Try it — Please copy the entries below word for word, leaving out any image.

Supplied records —
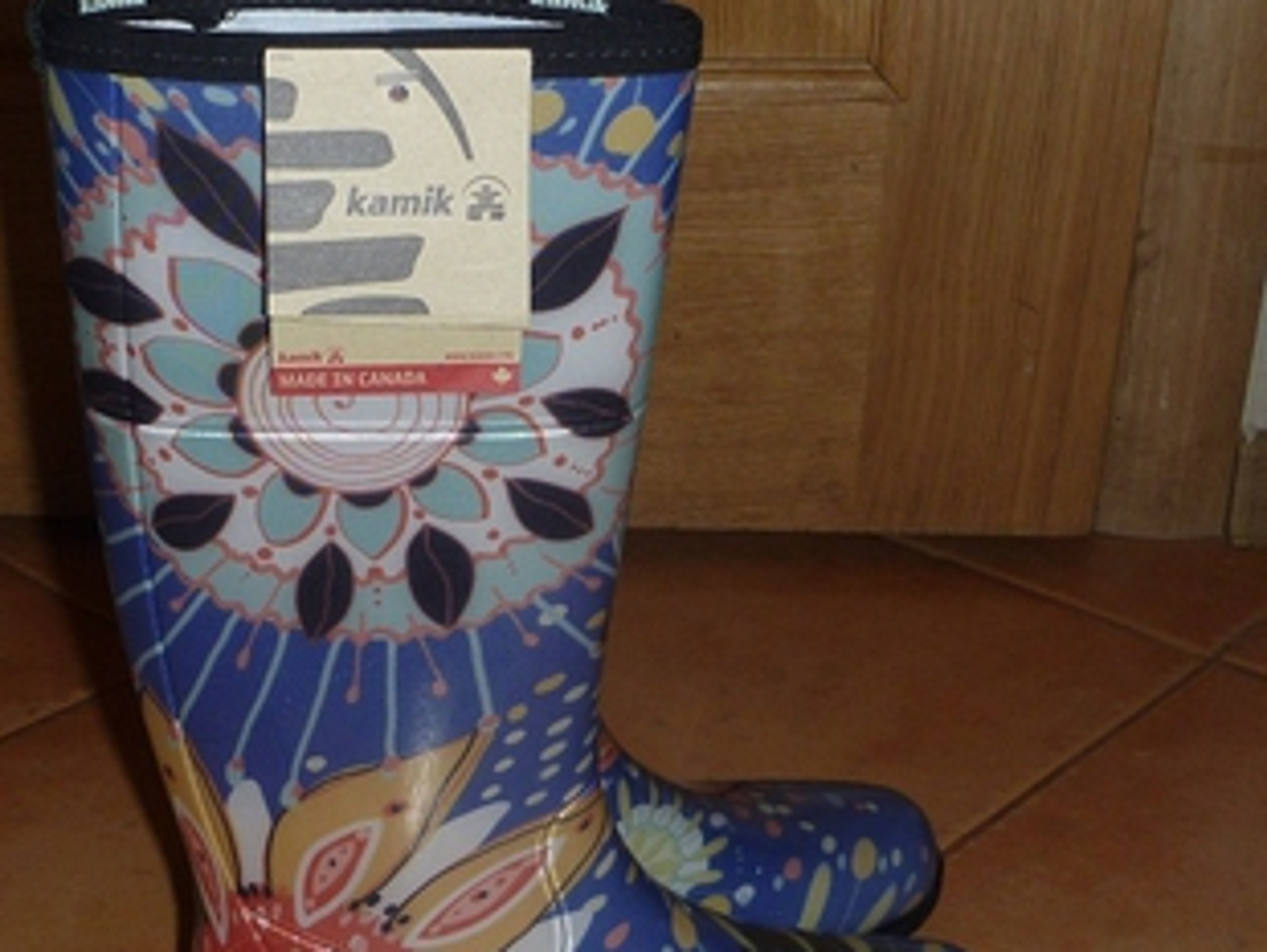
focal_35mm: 58
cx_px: 429
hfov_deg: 32.9
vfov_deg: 25.2
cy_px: 572
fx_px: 2125
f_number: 3.3
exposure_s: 1/30
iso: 100
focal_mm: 4.9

Reply to the task —
focal_35mm: 58
cx_px: 429
hfov_deg: 32.9
vfov_deg: 25.2
cy_px: 572
fx_px: 2125
f_number: 3.3
exposure_s: 1/30
iso: 100
focal_mm: 4.9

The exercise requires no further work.